[FRAGMENTO DEL DOCUMENTO]
****************************************

Me da pena lo que observo y escucho, pero no me toca excesivamente la fibra emocional. No me meto dentro

Apasionándome la escritura de Emmanuel Carrère, aunque no toda, autor de tres obras maestras tituladas El adversario, De vidas ajenas y Limonov, no logro concentrarme en las exhaustivas crónicas que publica en este periódico sobre los juicios que se han celebrado en París abordando la carnicería que perpetraron hace años un grupo yihadista, quitándole la vida o dejando mal heridos, y con permanentes pesadillas en sus sueños y en su corazón a cientos de personas que cometieron el intolerable pecado de ir a un concierto en Bataclan, trasegar copas en los bares, cenar en restaurantes o, simplemente, dar un paseo nocturno en una zona que los matarifes declararon apta para el degüello colectivo.

Comienzo estas crónicas pero no llego al final. El problema debe de ser mío, no de su talento narrativo. Hace tiempo que las barbaries del Estado Islámico no nos tocan de cerca. Se siguen perpetrando en Asia y en África, pero ya no son noticias de primera plana en los medios occidentales. Nuestra implicación es más tibia cuando el monstruo actúa lejos de nuestra cotidianidad. Nadie que viviera en Nueva York, Madrid, Londres, París, Niza y Barcelona va a olvidar el espanto que asoló ya en el pasado a estas ciudades, sentir el aliento de la bestia en el cogote, pero si esta sigue asesinando sistemáticamente en Siria, Yemen o Afganistán, el asunto nos resulta lejano, no alborota nuestros sueños. Es tan normal y tan humano como lamentable.

La directora catalana Anna Bofarull se ha propuesto en su película Sinjar hablar de existencias machacadas con las que se sigue cebando el fundamentalismo islámico, en nombre de Alá y de lo que le sale a los barbudos de los genitales, torturando o exterminando no ya a los infieles, si no también a sus compatriotas más débiles, incluyendo a las sometidas y vulnerables mujeres, desprovistas de derechos, condenadas al abuso, la invisibilidad y la resignación porque así lo deciden las leyes de los fuertes.

****************************************

Filas de un conjunto de datos:

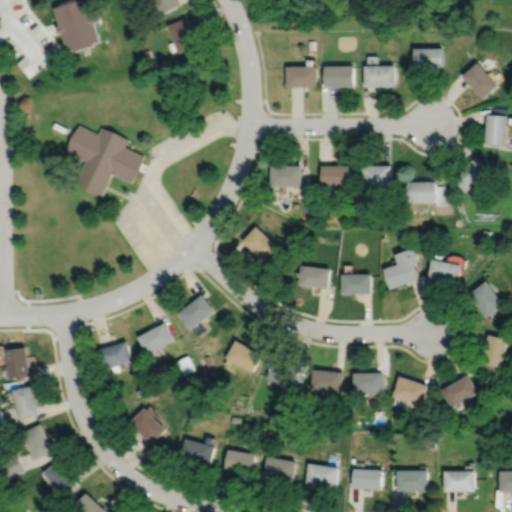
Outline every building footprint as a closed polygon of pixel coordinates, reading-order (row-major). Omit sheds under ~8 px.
[(65,0),(62,1),(63,3),(57,5),(62,24),(58,25),(60,32),(64,30),(70,49),(76,47),(77,49),(97,43),(96,41),(102,39),(97,20),(100,19),(98,13),(95,14),(90,0),(65,0)] [(158,0),(165,12),(181,3),(179,0),(158,0)] [(171,22),(176,37),(174,38),(179,51),(197,44),(186,16),(171,22)] [(307,40),(308,49),(315,49),(314,40),(307,40)] [(415,46),(416,66),(445,66),(444,45),(415,46)] [(463,74),(484,97),(500,83),(479,60),(463,74)] [(366,64),(366,85),(397,84),(397,63),(366,64)] [(287,64),(287,85),(318,85),(318,64),(287,64)] [(325,64),(326,85),(355,85),(355,64),(325,64)] [(493,113),(494,106),(508,107),(507,114),(493,113)] [(489,113),(487,142),(509,144),(510,114),(507,114),(493,113),(489,113)] [(54,126),(66,132),(68,127),(56,121),(54,126)] [(81,123),(68,150),(87,159),(77,181),(104,194),(114,173),(133,182),(142,169),(146,155),(127,145),(130,138),(118,130),(103,125),(100,132),(81,123)] [(454,175),(468,191),(492,171),(478,155),(454,175)] [(272,164),(272,185),(302,185),(302,164),(272,164)] [(322,164),(322,185),(350,185),(350,164),(322,164)] [(362,164),(362,185),(392,185),(392,164),(362,164)] [(409,181),(409,201),(436,200),(439,200),(439,185),(438,180),(409,181)] [(439,185),(446,185),(451,204),(436,205),(436,200),(439,200),(439,185)] [(257,225),(243,240),(265,261),(279,246),(257,225)] [(483,229),(482,236),(489,238),(490,231),(483,229)] [(289,233),(284,240),(291,246),(297,239),(289,233)] [(385,268),(391,288),(419,279),(413,260),(419,258),(415,247),(396,253),(400,263),(385,268)] [(434,258),(430,279),(459,285),(463,264),(441,260),(443,253),(435,252),(434,258)] [(302,264),(301,272),(299,271),(298,276),(301,276),(300,284),(329,288),(331,268),(302,264)] [(343,273),(343,293),(372,293),(372,273),(343,273)] [(471,293),(489,317),(506,304),(489,280),(471,293)] [(178,313),(191,329),(215,311),(202,294),(178,313)] [(149,353),(174,341),(165,322),(140,335),(149,353)] [(483,362),(503,367),(511,339),(491,334),(483,362)] [(236,340),(226,358),(253,372),(263,355),(236,340)] [(100,350),(107,370),(113,368),(115,373),(121,371),(120,366),(136,361),(130,341),(100,350)] [(8,349),(12,378),(32,375),(28,346),(8,349)] [(175,361),(182,375),(195,369),(188,355),(175,361)] [(274,359),(268,378),(295,387),(301,368),(274,359)] [(314,369),(312,390),(342,393),(344,372),(314,369)] [(355,373),(355,393),(385,393),(385,372),(355,373)] [(454,408),(481,393),(470,374),(444,389),(454,408)] [(401,376),(394,396),(396,396),(393,404),(408,408),(410,401),(423,405),(430,385),(401,376)] [(211,388),(218,392),(220,387),(214,383),(211,388)] [(15,390),(22,420),(41,415),(34,385),(15,390)] [(288,408),(287,417),(294,418),(296,409),(288,408)] [(145,409),(130,423),(150,444),(165,430),(145,409)] [(24,433),(38,461),(56,452),(43,424),(24,433)] [(185,438),(184,443),(181,442),(179,449),(182,450),(179,458),(209,467),(215,447),(185,438)] [(488,445),(489,453),(498,453),(498,445),(488,445)] [(228,449),(224,469),(252,474),(255,454),(228,449)] [(0,461),(8,478),(25,470),(17,453),(0,461)] [(267,457),(264,476),(293,481),(297,462),(267,457)] [(47,472),(64,494),(80,481),(77,476),(75,477),(62,460),(47,472)] [(355,469),(354,488),(383,490),(384,470),(363,469),(364,462),(356,462),(356,469),(355,469)] [(309,463),(307,484),(337,488),(339,468),(309,463)] [(399,471),(399,491),(429,491),(429,470),(399,471)] [(446,471),(446,492),(477,491),(477,471),(446,471)] [(511,471),(502,471),(502,492),(511,492),(511,471)] [(75,504),(83,511),(107,511),(110,509),(88,489),(75,504)]
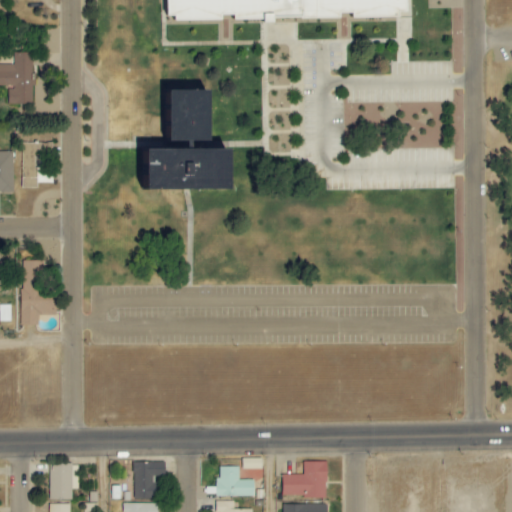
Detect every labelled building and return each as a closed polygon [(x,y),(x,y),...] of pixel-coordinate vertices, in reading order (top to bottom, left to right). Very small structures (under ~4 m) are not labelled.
[(165,0),(403,0),(404,11),(397,17),(350,18),(350,13),(337,13),(337,17),(298,18),(298,16),(270,17),(270,22),(261,22),(261,16),(233,17),(233,13),(217,13),(217,18),(172,19),(172,14),(165,14),(165,0)] [(7,104),(32,104),(33,53),(13,53),(13,65),(0,65),(0,80),(0,88),(7,88),(7,104)] [(164,91),(164,149),(143,149),(143,189),(226,189),(226,149),(204,149),(204,91),(164,91)] [(21,188),(37,189),(37,183),(52,184),(52,169),(34,168),(34,156),(52,156),(52,144),(22,143),(21,188)] [(13,152),(0,152),(0,193),(13,193),(13,152)] [(20,326),(38,326),(38,316),(55,316),(55,288),(43,288),(43,262),(20,262),(20,326)] [(0,316),(0,322),(11,322),(10,305),(0,305),(0,316)] [(281,497),(325,497),(326,462),(303,461),(302,475),(281,474),(281,497)] [(155,499),(155,476),(164,476),(163,462),(132,462),(133,499),(155,499)] [(78,465),(49,465),(49,500),(71,500),(71,489),(77,490),(78,465)] [(215,497),(253,496),(253,480),(238,480),(238,467),(218,467),(219,477),(215,477),(215,497)] [(251,511),(251,509),(233,509),(233,501),(215,501),(215,511),(251,511)] [(156,511),(157,503),(122,504),(122,511),(156,511)]
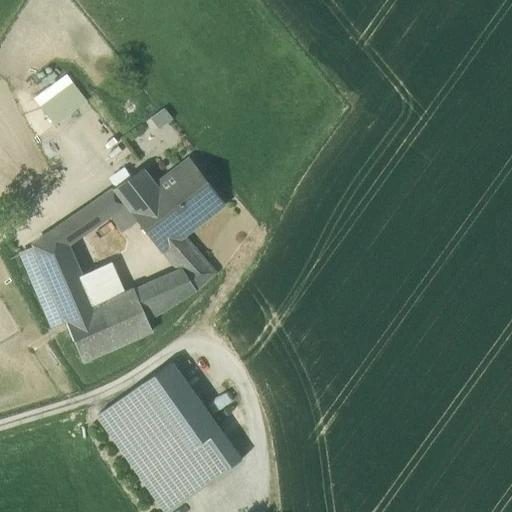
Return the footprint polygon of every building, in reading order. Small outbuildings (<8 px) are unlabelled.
[(33,97),(41,109),(73,85),(65,74),(33,97)] [(41,109),(54,125),(86,101),(73,85),(41,109)] [(149,119),(159,130),(172,120),(163,109),(149,119)] [(148,192),(181,235),(222,203),(190,160),(155,187),(148,192)] [(172,265),(178,270),(195,291),(215,273),(181,235),(148,192),(155,187),(142,169),(112,189),(113,189),(71,218),(81,235),(108,216),(125,205),(138,222),(161,251),(172,265)] [(125,205),(108,216),(120,234),(138,222),(125,205)] [(71,218),(58,227),(66,245),(81,235),(71,218)] [(152,331),(147,321),(133,290),(125,293),(93,307),(80,276),(66,245),(58,227),(32,244),(33,247),(41,265),(60,309),(66,324),(82,362),(152,331)] [(28,270),(41,265),(33,247),(21,252),(28,270)] [(80,276),(93,307),(125,293),(112,262),(80,276)] [(47,314),(60,309),(41,265),(28,270),(47,314)] [(147,321),(195,291),(178,270),(133,290),(147,321)] [(66,324),(60,309),(47,314),(54,329),(66,324)] [(170,363),(136,387),(185,455),(218,431),(170,363)] [(168,511),(240,461),(218,431),(185,455),(136,387),(97,415),(164,511),(168,511)]
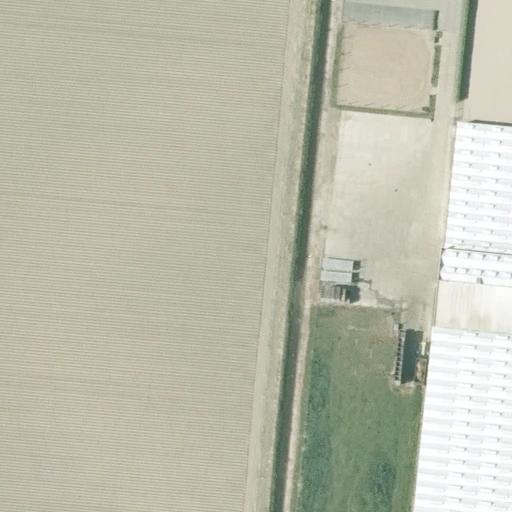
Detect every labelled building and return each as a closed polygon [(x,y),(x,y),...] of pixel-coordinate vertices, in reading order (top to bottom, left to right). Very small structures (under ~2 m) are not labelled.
[(511,133),(456,128),(443,256),(439,255),(432,335),(511,342),(511,133)] [(329,176),(359,177),(360,156),(329,155),(329,176)] [(318,198),(375,200),(376,185),(319,183),(318,198)] [(309,253),(307,294),(379,297),(381,255),(309,253)] [(413,511),(511,511),(511,342),(432,335),(413,511)]
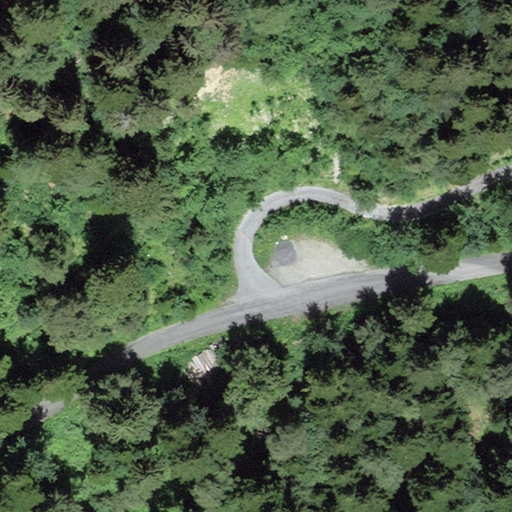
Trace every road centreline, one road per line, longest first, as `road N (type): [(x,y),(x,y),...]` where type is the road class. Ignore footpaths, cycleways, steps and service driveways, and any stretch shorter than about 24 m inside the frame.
road 1 (unclassified): [(511,261),(331,293),(167,335),(0,433)]
road 2 (track): [(261,310),(243,243),(272,202),(314,194),(414,216),(511,170)]
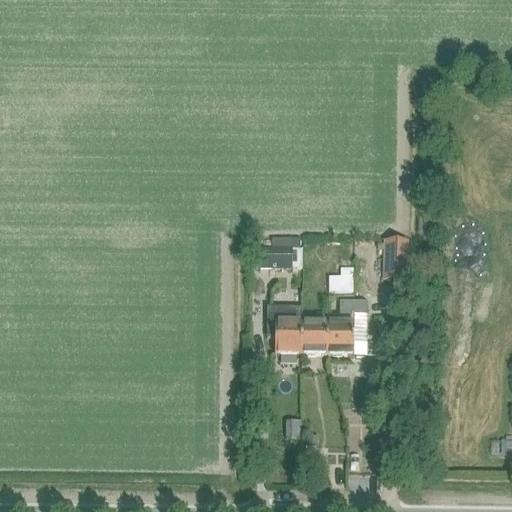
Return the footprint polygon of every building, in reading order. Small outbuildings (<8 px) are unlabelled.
[(292,251),(292,240),(271,240),(271,251),(258,251),(258,273),(292,273),(292,251)] [(384,243),(383,284),(406,284),(407,244),(384,243)] [(352,295),(352,272),(341,272),(341,295),(352,295)] [(328,359),(354,359),(354,318),(366,319),(367,305),(340,305),(340,326),(328,326),(328,359)] [(302,326),(302,311),(267,310),(267,341),(275,341),(275,358),(301,358),(302,326)] [(328,326),(326,326),(326,315),(316,315),(316,326),(302,326),(301,358),(328,359),(328,326)]
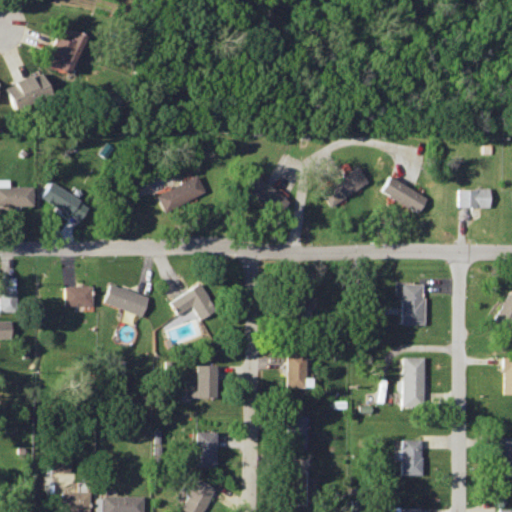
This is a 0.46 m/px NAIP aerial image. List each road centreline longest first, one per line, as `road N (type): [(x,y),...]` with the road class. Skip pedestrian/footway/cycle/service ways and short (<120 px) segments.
road 1 (residential): [(0,247),(511,251)]
road 2 (residential): [(249,511),(253,249)]
road 3 (residential): [(455,511),(458,251)]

****************************************

[ENUNCIADO] ¿Cómo resumirías el fragmento del documento en dos oraciones?

[RESPUESTA ESCRITA] Quien escribe admira la escritura de Emmanuel Carrère, pero no logra terminar sus crónicas sobre los juicios celebrados en París por la matanza yihadista, y lo atribuye a un problema propio y a que las barbaries del Estado Islámico, que se siguen perpetrando en Asia y en África, ya no nos tocan de cerca. La directora catalana Anna Bofarull se propone hablar en su película Sinjar de las existencias machacadas por el fundamentalismo islámico, que tortura o extermina también a sus compatriotas más débiles, incluidas las mujeres desprovistas de derechos.